Pennant races always had the potential to get a little hairy, and these days that's not always about late-inning rallies, fluke bounces or the questionable call by an umpire.
Sometimes, it's the actual hair.
Last season's World Series between the Boston Red Sox and St. Louis Cardinals was tabbed a "Battle of the Beards" as players built upon bold hirsute statements such as the one Brian Wilson (a.k.a. "The Beard") made with the 2010 champion San Francisco Giants.
Baseball beards run the gamut, from garden-variety trimmed mustaches, to soul patches and Fu Manchus, to full-grown face bushes like the one sported by Dodgers outfielder Scott Van Slyke.
"It's basically the epitome of man," says Wilson, now a setup man with the Dodgers. "God gave man the ability to grow facial hair, and that's what he did."
Baseball players couldn't always take advantage, and some still can't.
Before Reggie Jackson and the mustached Oakland Athletics of the early 1970s, major league teams generally frowned upon facial hair, and clean-shaven faces were part of the game's image. The late New York Yankees owner George Steinbrenner in particular disliked long hair and shaggy faces, and his policies — which have been referred to as "shave up or ship out" — have been in place before the better part of four decades.
But most teams allow facial hair, and in 2013 the Wall Street Journal reported that 58% of 912 major league ballplayers it checked had some type of mustache or beard.

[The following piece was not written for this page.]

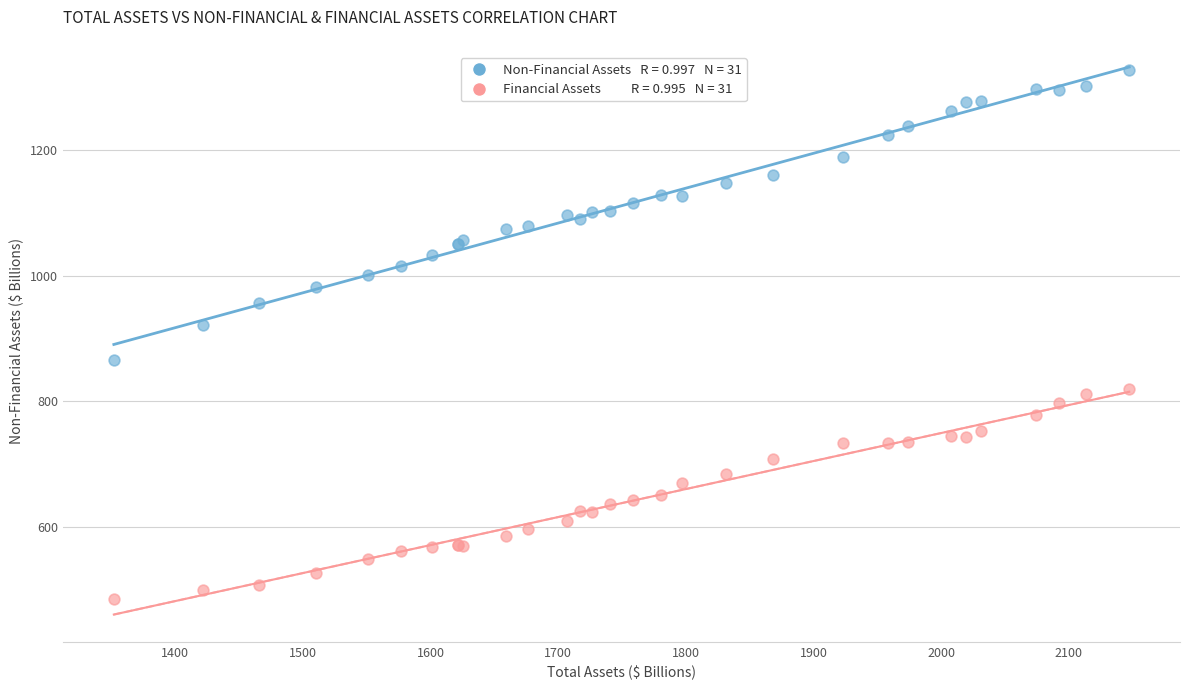

Across all series, what Y value is closest to 906?

921.0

Among this year's Dodgers, Josh Beckett, Adrian Gonzalez, Dan Haren, J.P. Howell, Matt Kemp, Clayton Kershaw, Justin Turner, Van Slyke and Wilson have or had grown noticeable facial hair.
Among Angels, it's newcomer Jason Grilli and Josh Hamilton, Kevin Jepsen, Howie Kendrick, Albert Pujols and Matt Shoemaker — with the rookie Shoemaker's beard the most prominent of the bunch.

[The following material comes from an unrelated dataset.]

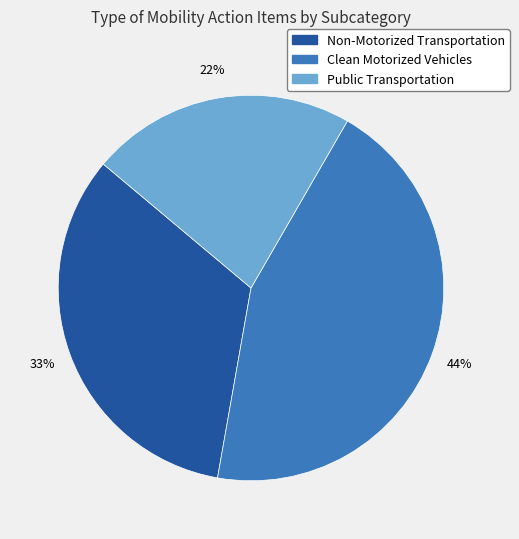

To the nearest percent, what is the average slice percentage?

33%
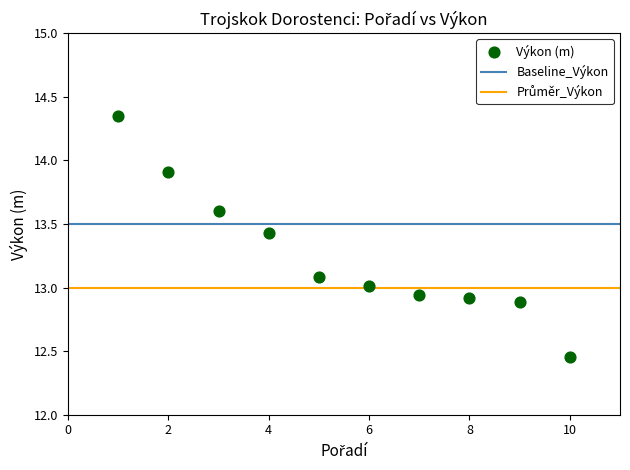

What is the average X value?

5.5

"I think, yeah, there's an epidemic of beards lately," Wilson says. "I don't think that that's any one person's doing. I just think the more people that have it, the more people feel comfortable wearing it."
Several players have made unique facial hair part of their image over the years. The mustaches of former closers Rollie Fingers and Goose Gossage (handlebar and Fu Manchu, respectively) spring to mind when one thinks about All-Star facial hair, but beards are taking over.
"It's the trend," says Grilli, a veteran who was recently acquired by the Angels from the Pittsburgh Pirates. ". . . I think 20 years from now we'll be looking back on it going, 'Why was everybody having beards and long hair?' It's just the thing to do, I guess. It's caught on."
A beard or mustache can appear or disappear based on superstition. If a player is slumping, sometimes the hair is what has to go.
"In this game you go with what you think is working, and it's not always the reason," Grilli says, "but if you can convince yourself of that, then you just go with it."
Dodgers left-hander Howell says the aura of mystery created by beards might also contribute to the trend.
"It feels like a little cape," he says. "You can hide behind it. No one knows what my face really looks like, I don't think. It's been years since I've had it shaved, so I don't even know what I look like anymore. I know what I look like with a beard, and that's it."
Kershaw says his beard provides him an edge. "It might be a little more intimidation a little bit just because I look so young without a beard," he says. "I don't want people thinking they're facing a 12-year-old out there."
To grow his beard, Kershaw first had to make a bargain.
"I've always kind of had a deal with my wife where, in the off-season, I'm kind of clean-shaven, and during the season just kind of let it go," Kershaw says.
Howell is lucky in that way. He says his wife is on board with the wild beard fad.